Creating the Smart Machine with VIAM
So we can start creating our smart machine. The process is pretty simple. First we logged onto the VIAM app and created a new machine. Then we installed the VIAM server by running these commands which are given in the image below. Just follow this guide if you have any doubts.
Once the Viam server successfully starts running on the Pi Zero 2W, you can see the device's online status on your dashboard.
So it's time to add the camera component, then only we can capture the image of the signs. csi-pi module is used here to get that job done.
This module easily integrates CSI Cameras into your Viam projects using this camera module. These are the attributes given.
The camera is working perfectly. The below image shows the live view from the camera that is accessed in the control tab.
Now's the moment to integrate computer vision into the system by setting up the vision service for the machine.
While Viam's default mlmodel vision service is compatible with Tensor Flow Lite models, this project employs a YOLOv8 model. To achieve this, we'll utilize a module from the modular resource registry designed to enhance Viam with YOLOv8 integration.
With the YOLOv8 module, we have gain the capability to leverage any YOLOv8 model seamlessly to the Viam machines.
We have used a yolov8 model from the hugging face that is capable of reading the 26 letters of American sign language alphabets.
So we added the yolov8 module.
In the attributes field of the vision service, we just put our model location.
It's time to test the vision service. Here is the output shown on the control tab when the letter b is shown to the camera. It is working perfectly.
So we can detect the sign language letters. Next, we need to add a text-to-speech service to speak these letters.

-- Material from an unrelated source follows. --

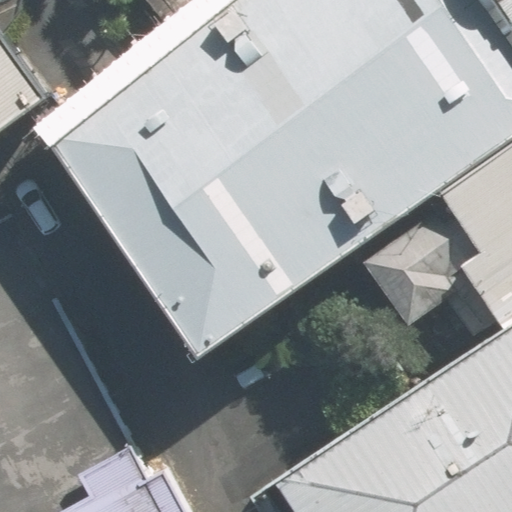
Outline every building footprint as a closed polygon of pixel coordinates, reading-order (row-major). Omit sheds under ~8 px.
[(429,193),(511,137),(511,28),(509,25),(491,0),(207,0),(34,136),(60,174),(168,335),(187,363),(429,193)] [(511,0),(491,0),(509,25),(511,23),(511,0)] [(0,131),(55,90),(0,19),(0,131)] [(511,321),(511,137),(429,193),(438,205),(357,260),(402,327),(443,299),(476,346),(511,321)] [(511,511),(511,321),(476,346),(259,483),(277,511),(511,511)] [(169,511),(133,444),(73,475),(84,495),(50,511),(169,511)]
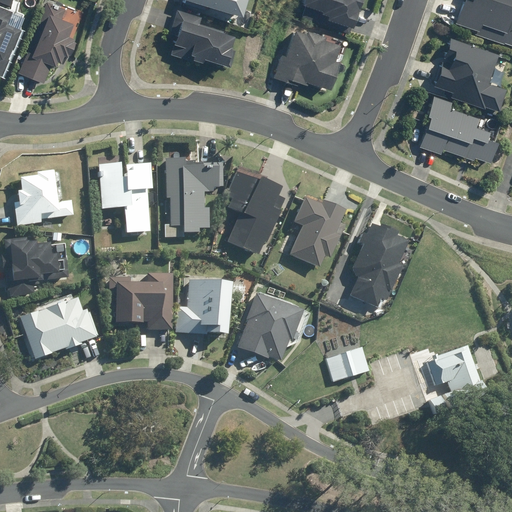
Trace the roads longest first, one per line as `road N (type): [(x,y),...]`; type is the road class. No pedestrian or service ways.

For that, we used the speech service from VIAM. It is a modular service that provides text-to-speech (TTS) and speech-to-text (STT) capabilities for machines running on the Viam platform.
We have used google as the speech provider. The below image shows its remaining attributes.
So we added all the required services and components to the Smart machine.
To run this project we are using their Python SDK and they also provide a 70% completed code snippet to get started with. To install the Python SDK just go to their connect tab.
Some Additional hardware
The Raspberry pi zero 2W has no audio output jack, so either we need to use a shield or a sound card with the micro USB adapter.
So we decided to go with the USB sound card. The main problem is the size of the sound card.
In this project the space is premium so we decided to remove the case and the audio jack and decided to solder directly to the sound card.
Here is the final module which we will get after removing the unnecessary parts.
We used a 16-ohm 0.25-watt speaker to play the output audio. The audio performance is not that much good. This is just a prototype so that's enough for it.
The audio is very feeble so we used a PAM8043 amplifier module.
Assembly
The case for this project is designed on the Fusion 360 and 3D printed with the PLA filament.
So let's start assembly. Refer to the images below for the assembly.
This is the thing we got after the assembly
Demo Video
Here is the demo video of the Sign Language Translator.
The below is the American Sign Language for reference.
Future Updates
The motivation behind the project stems from the desire to foster greater inclusivity and accessibility in communication. By providing real-time translation of sign language into a universally understandable format, the device aims to bridge the communication gap between individuals who use sign language and those who do not. Future iterations of the project aim to expand the device's capabilities to interpret more complex elements of sign language, such as hand movements and orientations, to provide a more nuanced translation.